[Items listed in a dataset]
★ ★ ★ ★ ★
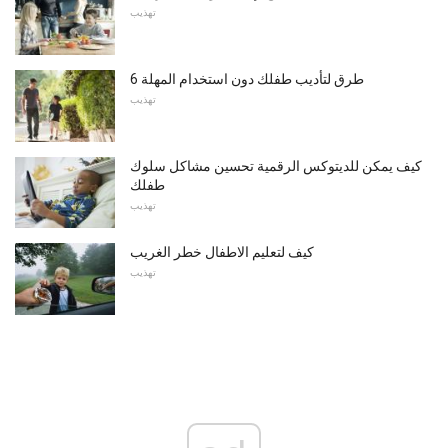
تهذيب
6 طرق لتأديب طفلك دون استخدام المهلة
تهذيب
كيف يمكن للديتوكس الرقمية تحسين مشاكل سلوك
طفلك
تهذيب
كيف لتعليم الاطفال خطر الغريب
تهذيب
★ ★ ★ ★ ★
Where pictures sit among the data above, omit them, and output the rest exactly.

- [YOUR RESPONSE]:
تهذيب
6 طرق لتأديب طفلك دون استخدام المهلة
تهذيب
كيف يمكن للديتوكس الرقمية تحسين مشاكل سلوك
طفلك
تهذيب
كيف لتعليم الاطفال خطر الغريب
تهذيب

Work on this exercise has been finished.